* **Kaynaktan alıntı**:

'''

Emsal Mahkeme Kararı İstanbul Anadolu 6. Asliye Ticaret Mahkemesi 2015/1205 E. 2018/18 K. 12.01.2018 T.

Görüntülediğiniz mahkeme kararı kesinleşmiş bir karardır.

T.C.
İstanbul Anadolu
6. ASLİYE TİCARET MAHKEMESİ
GEREKÇELİ KARAR
ESAS NO : 2015/1205 Esas
KARAR NO : 2018/18

DAVA : Tazminat (Haksız Fiilden Kaynaklanan)
DAVA TARİHİ : 08/12/2015
KARAR TARİHİ : 12/01/2018

Mahkememizde görülmekte olan Tazminat (Haksız Fiilden Kaynaklanan) davasının yapılan açık yargılaması sonunda,
GEREĞİ DÜŞÜNÜLDÜ:
TALEP
Davacı vekili 08/12/2015 tarihli dava dilekçesinde özetle: 19/03/2015 tarihinde davalı sigortalı araç sürücüsü —sevk ve idaresindeki — plakalı otomobil ile — Karayolu —ilçe girişinde, — İli istikametinde seyir halinde iken ışıklı dönel kavşakta yaya geçidi bulunan bölümün yanından yaya olarak geçmeye çalışan müteveffa …’a kusurlu bir şekilde çarparak ölümüne sebebiyet verdiğini, bu araç davalı … AŞ nin — nolu açentedan — nolu sigorta poliçesi ile zorunlu trafik sigortası ile sigorta edildiğini belirterek dava değerinin arttırılması, ıslahı şartıyla şimdilik; … için 5.000 TL, … için 5.000 TL, … için 5.000 TL olmak üzere toplamda şimdilik 15.000 TL nin olay tarihinden itibaren olmazsa dava tarihinden itibaren işleyecek reeskont avans faizi olmazsa yasal faizi ile birlikte davalıdan tahsiline, vekalet ücretinin her bir müvekkili için ayrı ayrı hesaplanarak davalıdan tahsiline, yargılama harç ve giderlerinin davalıya hükmedilmesine karar verilmesini talep ve dava etmiştir.

'''

* **Verilen görev**: Tazminat davasına ilişkin mahkeme kararını, gösterilen son cümlenin ardından kaldığı yerden sürdürebilir misiniz?

* **Veri kümesi kesiti**:
'''

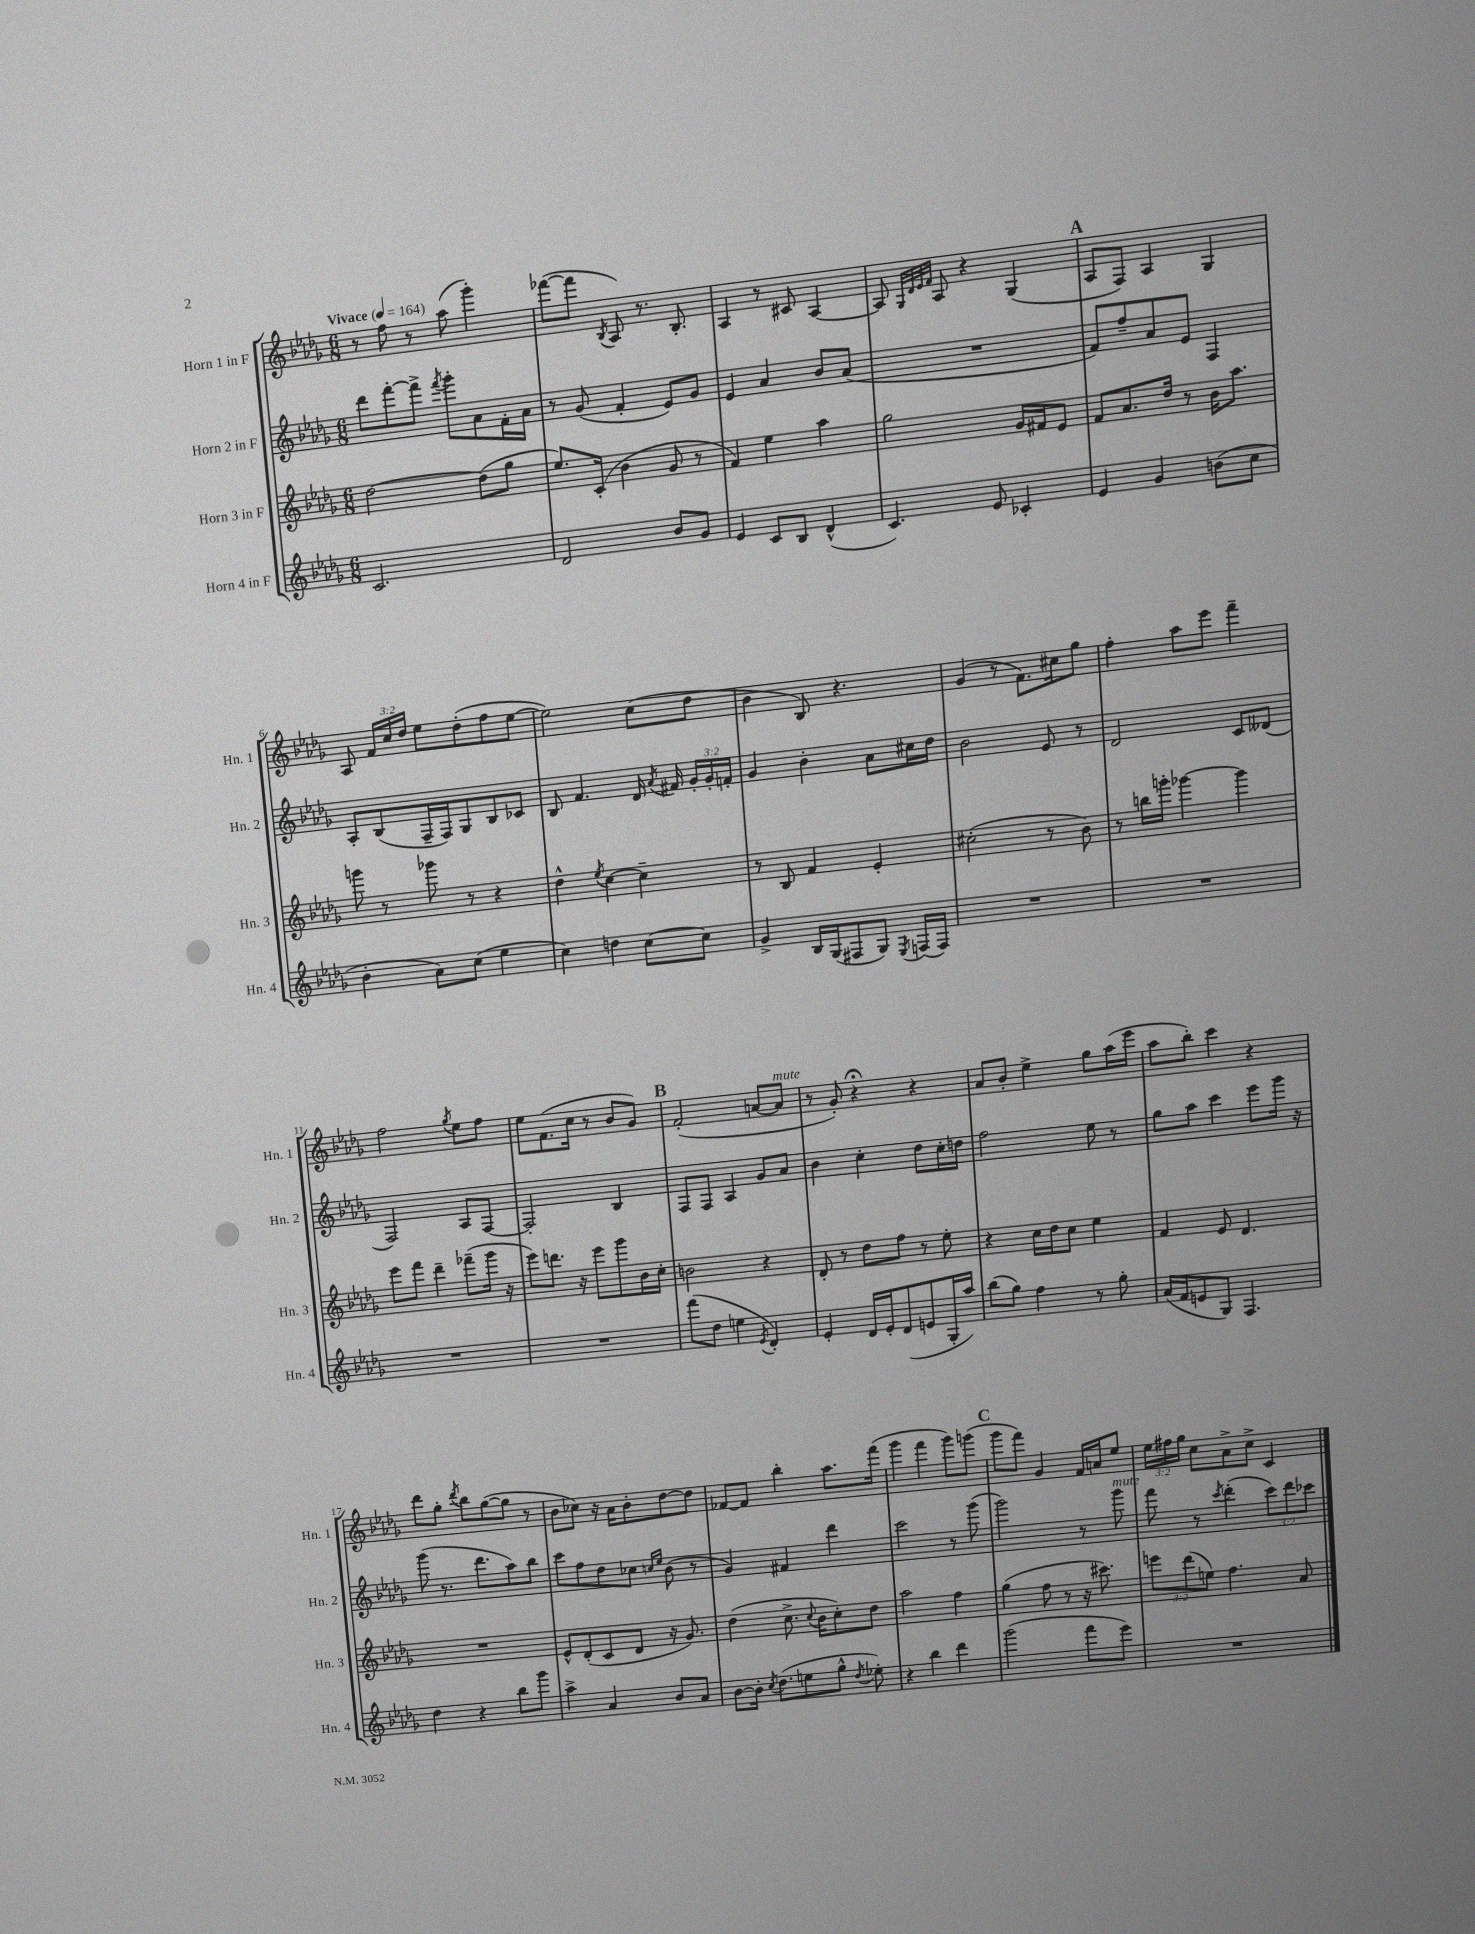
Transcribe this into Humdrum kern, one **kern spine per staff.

**kern	**kern	**kern	**kern
*part4	*part3	*part2	*part1
*staff4	*staff3	*staff2	*staff1
*I"Horn 4 in F	*I"Horn 3 in F	*I"Horn 2 in F	*I"Horn 1 in F
*I'Hn. 4	*I'Hn. 3	*I'Hn. 2	*I'Hn. 1
*clefG2	*clefG2	*clefG2	*clefG2
*k[b-e-a-d-g-]	*k[b-e-a-d-g-]	*k[b-e-a-d-g-]	*k[b-e-a-d-g-]
*M6/8	*M6/8	*M6/8	*M6/8
*MM164	*MM164	*MM164	*MM164
=1	=1	=1	=1
!	!	!	!LO:TX:a:B:t=Vivace
2.c/	[2dd-\	8ddd-\L	8r
.	.	[8fff'\	8ff\
.	.	8fff^\J]	8r
.	.	8qfff/	.
.	.	8ggg-'\L	(8aa-\
.	(8dd-\L]	8a-\	4ggg-'\)
.	8gg-\J	16f'\L	.
.	.	16a-\JJ	.
=2	=2	=2	=2
2d-/	8.ee-/L)	8r	([8fff-X\L
.	.	(8g-/	8fff-\J]
.	(16c'/Jk	.	.
.	.	.	8qB-/
.	4b-\	4f'/	8A-/)
.	.	.	8.r
8b-/L	8g-/	8e-/L)	.
.	.	.	8.B-'/
8g-/J	8r	8g-/J	.
=3	=3	=3	=3
4e-/	4f/)	4e-/	4A-/
8c/L	4ee-\	4a-/	8r
8B-/J	.	.	8c#X/
(4d-^^/	4aa-\	8b-/L	[4A-/
.	.	(8a-/J	.
=4	=4	=4	=4
4.c/)	2gg-\	2.r	8A-/]
.	.	.	32qqG-/LLL
.	.	.	32qqd-/
.	.	.	32qqe-/
.	.	.	32qqf/JJJ
.	.	.	8A-/
.	.	.	4r
8e-/	.	.	.
4c-X'/	16g-/LL	.	(4G-/
.	16f#X/J	.	.
.	8e-/J	.	.
!!LO:REH:place=s1:t=A
=5	=5	=5	=5
4e-/	8f/L	8f/L)	8A-/L
.	8.a-/	8ff~/	8F/J)
4g-/	.	8a-/	4A-/
.	16dd-/Jk	.	.
.	8r	8e-/J	.
(8bn\L	16b-\KL	4F/	4G-/
.	8.aa-\J	.	.
8cc\J	.	.	.
!!LO:LB:g=z
=6	=6	=6	=6
4b-'\	8gggn\	8A-'/L	8A-/
.	8r	(8B-/	24f/LL
.	.	.	24cc/
.	.	.	24dd-/JJ
8a-\L)	8ggg-X\	16F~/L	8ee-\L
.	.	16F/J)	.
(8cc\J	8r	8G-/	(8dd-'\
4ee-\	4r	8B-/	8ff\
.	.	8c-X/J	[8ee-\J
=7	=7	=7	=7
4cc\)	4dd-^^\	8B-/	2ee-\])
.	.	4.f/	.
.	8qee-/	.	.
4ddn\	[4cc\	.	.
[8cc\L	4cc~\]	16d-/	(8cc\L
.	.	8qa-/	.
.	.	16f#X/	.
8cc\J]	.	24g-'/LL	8dd-\J
.	.	24g-'/	.
.	.	24fn'/JJ	.
=8	=8	=8	=8
4g-^/	8r	4g-/	4b-\
.	8B-/	.	.
16B-/LL	4f/	4b-'\	8B-/)
(16G-/J	.	.	.
8F#X/	.	.	4.r
8G-/J)	4e-'/	8a-\L	.
8qE-/	.	.	.
(16Fn/LL	.	16cc#X\L	.
16F/JJ)	.	16dd-\JJ	.
=9	=9	=9	=9
2.r	(2cc#X'\	2b-\	(4g-/
.	.	.	8r
.	.	.	8.f\L)
.	8r	8e-/	.
.	.	.	16cc#X\k
.	8b-\)	8r	8gg-\J
=10	=10	=10	=10
2.r	8r	2d-/	4ff'\
.	16bbn\LL	.	.
.	16gggn'\JJ	.	.
.	[4ggg-X\	.	8aa-\L
.	.	.	8eee-\J
.	4ggg-\]	8c/L	4fff~\
.	.	(8d--X/J	.
!!LO:LB:g=z
=11	=11	=11	=11
2.r	8eee-\L	2F/)	2ff\
.	8fff\J	.	.
.	4ddd-~\	.	.
.	.	.	8qgg-/
.	(8fff-X~\L	8A-/L	8ee-\L
.	16ggg-\Jk	[8F/J	8ff\J
.	16r	.	.
=12	=12	=12	=12
2.r	8eee-\L)	2F'/]	8ee-\L
.	8.dddn\J	.	(8.f\
.	16r	.	16cc\Jk
.	8eee-\L	.	8r
.	8ggg-\	4B-/	8b-/L
.	16b-\L	.	8g-/J)
.	16cc'\JJ	.	.
!!LO:REH:place=s1:t=B
=13	=13	=13	=13
(8fff\L	2bn\	8F/L	(2f'/
8dd-\J	.	8F/J	.
4een\	.	4A-/	.
8qe-/	.	.	.
4d-'/)	4r	8g-/L	[8an/L
!	!	!	!LO:TX:a:i:t=mute
.	.	8a-/J	8a/J]
=14	=14	=14	=14
4e-'/	8d-'/	4b-\	8r
.	8r	.	8g-'/)
16d-/LL	8dd-\L	4cc'\	4r;<
16e-'/J	.	.	.
(8d-/	8ff\J	.	.
8en/	8r	8dd-\L	4r
16G-'/L	8ee-'\	16cc'\L	.
16aa-/JJ)	.	16ddn\JJ	.
=15	=15	=15	=15
(8bb-\L	4r	2ff\	8a-/L
8gg-\J)	.	.	8b-'/J
4ff\	16cc\LL	.	4ee-^\
.	16dd-\J	.	.
.	8cc\J	.	.
8r	4ee-\	8ee-\	8gg-\L
8gg-'\	.	8r	(16aa-\L
.	.	.	16eee-\JJ
=16	=16	=16	=16
(16a-/LL	4f/	8gg-\L	8aa-\L
16f/J	.	.	.
8en/	.	8aa-\J	8bb-'\J)
8G-/J)	8e-/	4ccc\	4ccc\
4.F/	4.d-/	.	.
.	.	8eee-\L	4r
.	.	16ggg-\Jk	.
.	.	16r	.
!!LO:LB:g=z
=17	=17	=17	=17
4dd-\	2.r	(8ggg-\	8ddd-\L
.	.	8.r	8gg-'\J
.	.	.	8qddd-/
4r	.	.	8bb-\L
.	.	8.ddd-\L	.
.	.	.	([8gg-\
8bb-\L	.	8aa-\)	8gg-\J]
8ggg-\J	.	8bb-\J	8r
=18	=18	=18	=18
4aa-^\	8e-^^/L	8ccc\L	8b-\L
.	(8d-'/	8ff\	8cc-X\J)
4a-/	8c/	8dd-\	16r
.	.	.	16a-\KL
.	8d-/J	8cc-X\J	8b-'\
.	.	16qqccn/LL	.
.	.	16qqee-/JJ	.
8b-/L	16r	(8b-\	[8dd-\
.	8.g-/)	.	.
8a-/J	.	8r	8dd-\J]
=19	=19	=19	=19
[8b-\L	(4dd-\	4g-/)	[8f-X/L
16b-'\Jk]	.	.	8f-/J]
8qcc/	.	.	.
(8.dd-\L	.	.	.
.	8.cc^\	4f#X/	4bb-'\
8een\	.	.	.
.	8qqcc/	.	.
.	16b-\KL	.	.
8gg-^^\J	8cc'\)	4ddd-\	8.aa-\L
8qdd-/	.	.	.
8ee-X'\)	8dd-\J	.	.
.	.	.	(16fff\Jk
=20	=20	=20	=20
4r	2aa-\	2ccc\	4ggg-\
4bb-\	.	.	4fff\
4ddd-\	4ff\	8r	8ggg-\L)
.	.	(8ggg-\	(8gggn\J
!!LO:REH:place=s1:t=C
=21	=21	=21	=21
(2ggg-\	(4gg-\	2ggg-\)	8ggg-\L
.	.	.	8fff\J)
.	8ff\	.	4g-/
.	8r	.	.
8fff\L	16r	8r	16f/LL
.	8.ccc#X\)	.	16an/J
!	!	!LO:TX:a:i:t=mute	!
8eee-\J)	.	8ggg-\	8ee-/J
=22	=22	=22	=22
2.r	12eeen\L	8fff\	24ee-\LL
.	.	.	24ff#X\
.	(12ddd-\	.	24gg-\JJ
.	.	8r	8cc\L
.	12een\J)	.	.
.	.	8qccc/	.
.	4.ff\	(4ddd-'\	8a-^\
.	.	.	8cc^\J
.	.	12ccc\L)	4c/
.	.	12ddd-\	.
.	8a-/	.	.
.	.	12ccc-X\J	.
==	==	==	==
*-	*-	*-	*-
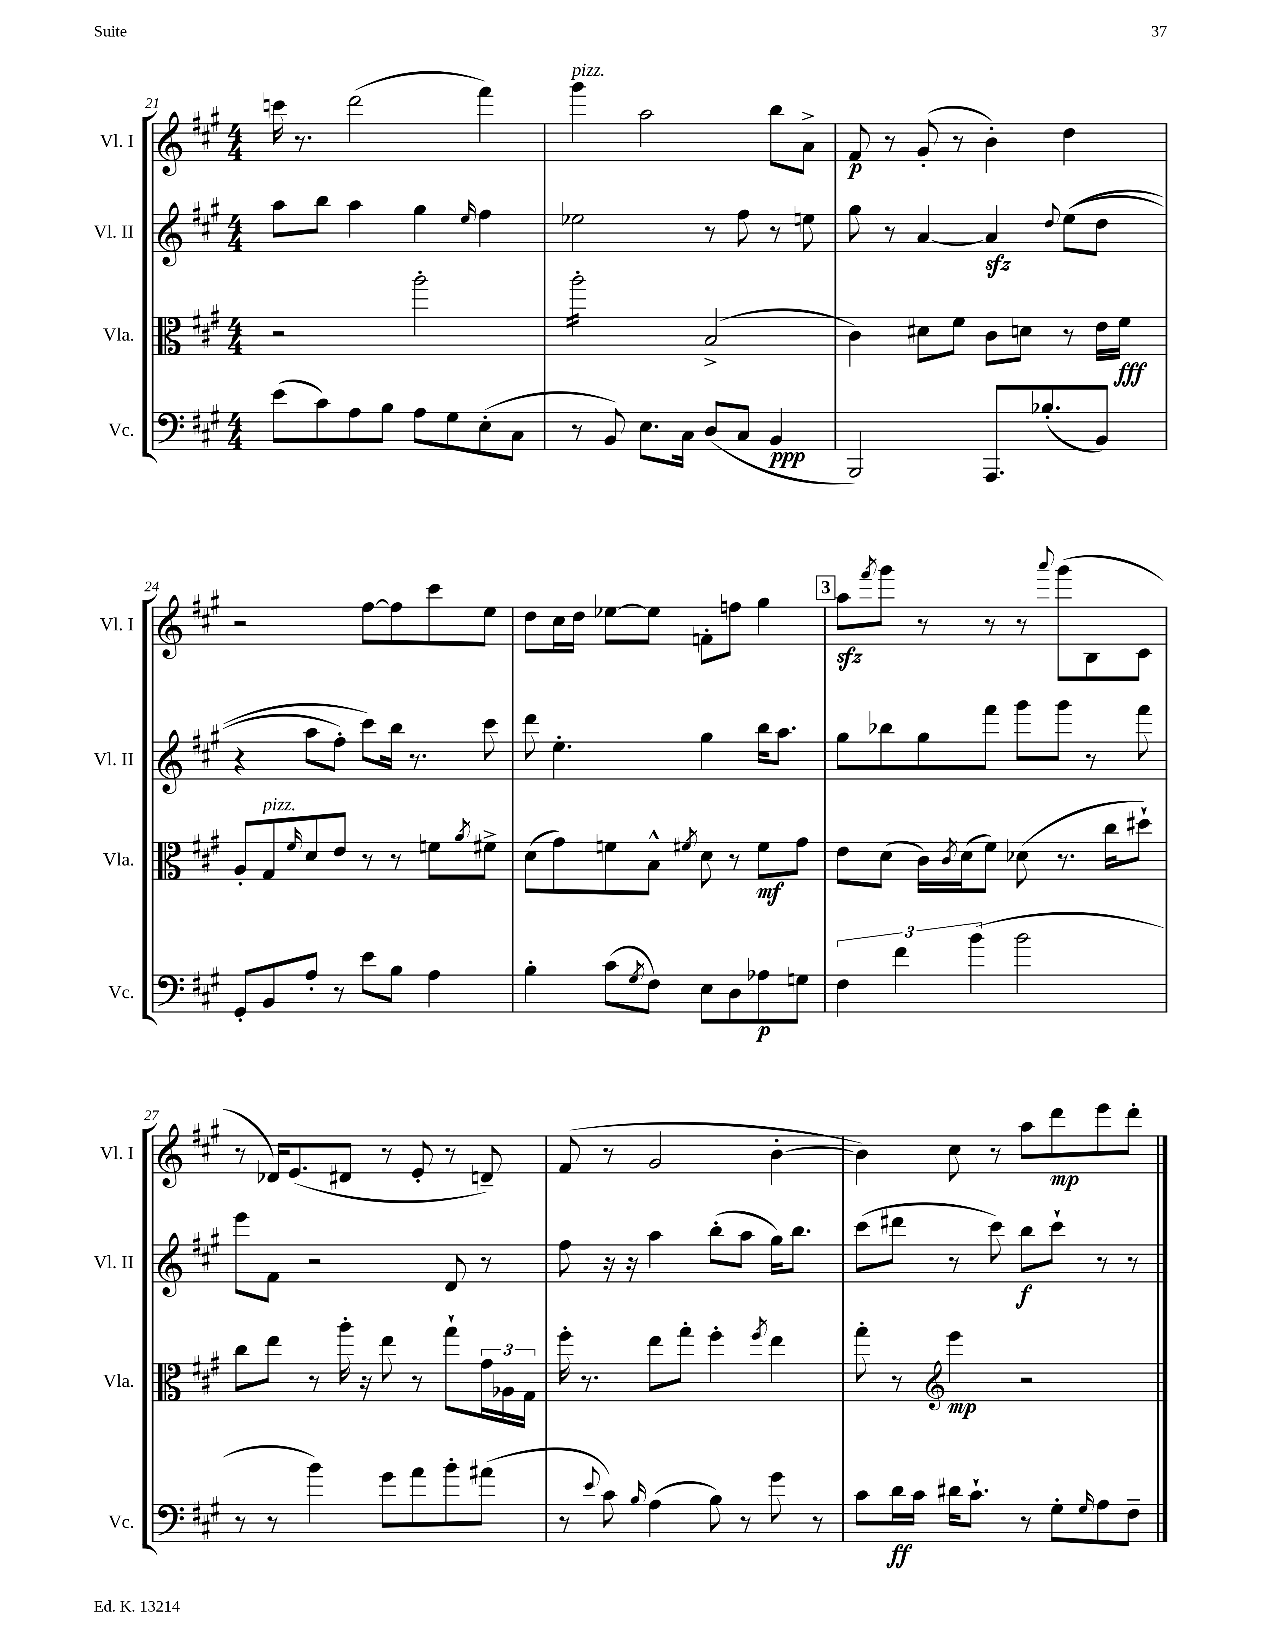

'''

* **Görev sonucu**:
SAVUNMA:
Davalı vekili 27/01/2016 tarihli cevap dilekçesinde özetle; davaya konu kazaya karışan — plakalı araç müvekkil şirket nezdinde — numaralı karayolu motorlu zaronlu mali sorumluluk sigortası poliçesi ile 14/12/2014-30/06/2015 tarihleri arasında sigortalı olduğu, poliçe limitlerinin 268.000 TL ile sınırlı olduğu, davacılar müteveffanın ölmeden önceki sürekli ve düzenli desteğini maddi olgularla ispat etmesi gerektiğini, müteveffa kaza sırasında sigortalı araç içerisinde yolcu olarak bulunduğunu, dava konusu olayda hatır taşımasının olup olmadığı hususunun araştırılması gerektiğini belirterek davanın reddine, yargılama harç ve giderleri ile vekalet ücretinin davacıya yükletilmesine karar verilmesini talep etmiştir.
HUKUKİ DEĞERLERDİRME VE GEREKÇE:
Dava; Tazminat (Haksız Fiilden Kaynaklanan) istemine ilişkindir.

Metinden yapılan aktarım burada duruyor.